3 Jangan emosi rendah emosi . Negosiasi harus mempertimbangkan peran positif dan negatif yang dimainkan emosi. Dalam buku mereka & # 39; Beyond Reason & # 39 ;, Roger Fisher dan Daniel Shapiro mendiskusikan peran penting yang dimainkan emosi. Mereka percaya bahwa orang mengalami emosi positif dan negatif saat mereka bernegosiasi. Para penulis mengklaim bahwa orang-orang mengalami kesulitan untuk berurusan dengan emosi mereka sendiri dan orang lain, dan itu mempengaruhi keberhasilan negosiasi. Lingkaran dalam dirinya dan ribuan warga biasa menekan Enrique karena mereka merasa bahwa tweet milik publik Trump memang melukai harga diri nasional mereka! Menurut berita dari Meksiko, Presiden terpaksa membatalkan pertemuan karena warga negara merasa bahwa negara mereka dan rakyatnya diganggu, dan karena itu, terlepas dari konsekuensi ekonomi dari menjauhi negosiasi, mereka menuntut Presiden mereka membatalkan pertemuan. "Emosi dari pihak yang bernegosiasi memainkan peran penting untuk keberhasilan negosiasi yang diberikan." Mengenali emosi dan pesan yang mungkin mereka kirimkan, dan juga membaca emosi orang lain untuk mengenali di mana mereka berada dalam negosiasi. " Dalam hal ini, Daniel Goleman juga mengakui, "Tanpa kemampuan untuk merasakan perasaan kita sendiri – atau menjauhkan mereka dari swamping – kita akan putus asa tanpa menyentuh suasana hati orang lain." Mempertajam keterampilan negosiasi seseorang membutuhkan pemahaman emosi kita dan mengaturnya sehingga kita tidak boleh mengirim pesan yang tidak disengaja yang mungkin digunakan untuk melawan kita. Dan juga kemampuan untuk membaca rekan-rekan kami & # 39; emosi dan memanfaatkan pengetahuan itu untuk memimpin pihak lain di mana kita ingin membawa mereka tanpa memanipulasi.

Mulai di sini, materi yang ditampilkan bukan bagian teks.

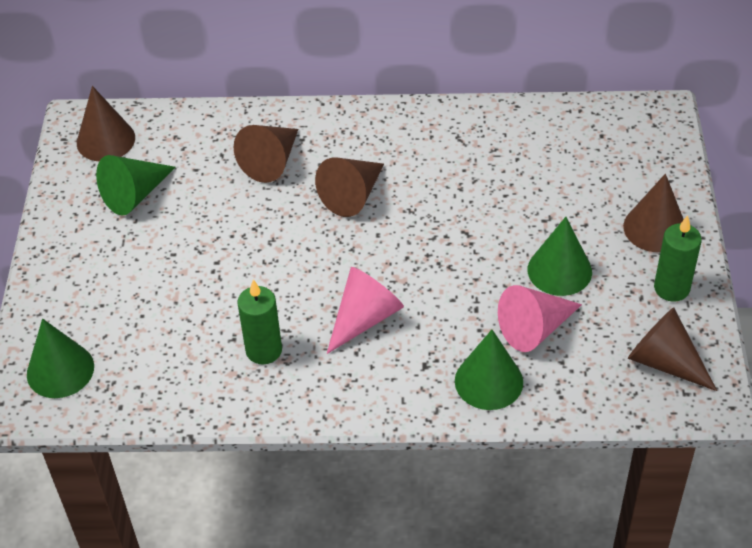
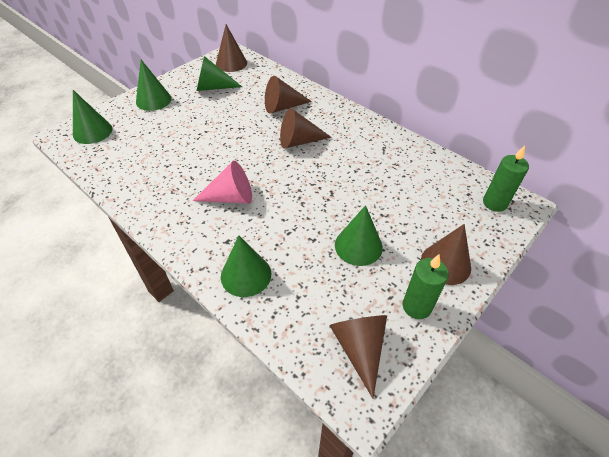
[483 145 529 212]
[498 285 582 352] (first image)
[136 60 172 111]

4. Jangan merusak hubungan jangka panjang . Negara tetangga seperti AS dan Meksiko seharusnya tidak hanya bernegosiasi untuk mendapatkan kesepakatan keuangan yang lebih baik. Mereka saling membutuhkan untuk kolaborasi lain yang sangat penting bagi negara, orang, dan wilayah mereka. Itu tidak berarti bahwa mereka seharusnya tidak bertujuan untuk mendapatkan penawaran yang lebih baik untuk negara mereka masing-masing, tetapi ini tidak boleh mengorbankan hubungan mereka secara permanen. Negosiasi menang-kalah selalu membakar jembatan dan juga melukai hubungan yang sehat. Untuk Sunil Mittal- miliarder taipan telekomunikasi India, "Hubungan sangat penting. Saya bisa kehilangan uang, tetapi saya tidak bisa kehilangan hubungan. Ujiannya adalah, di akhir percakapan atau negosiasi, keduanya harus tersenyum."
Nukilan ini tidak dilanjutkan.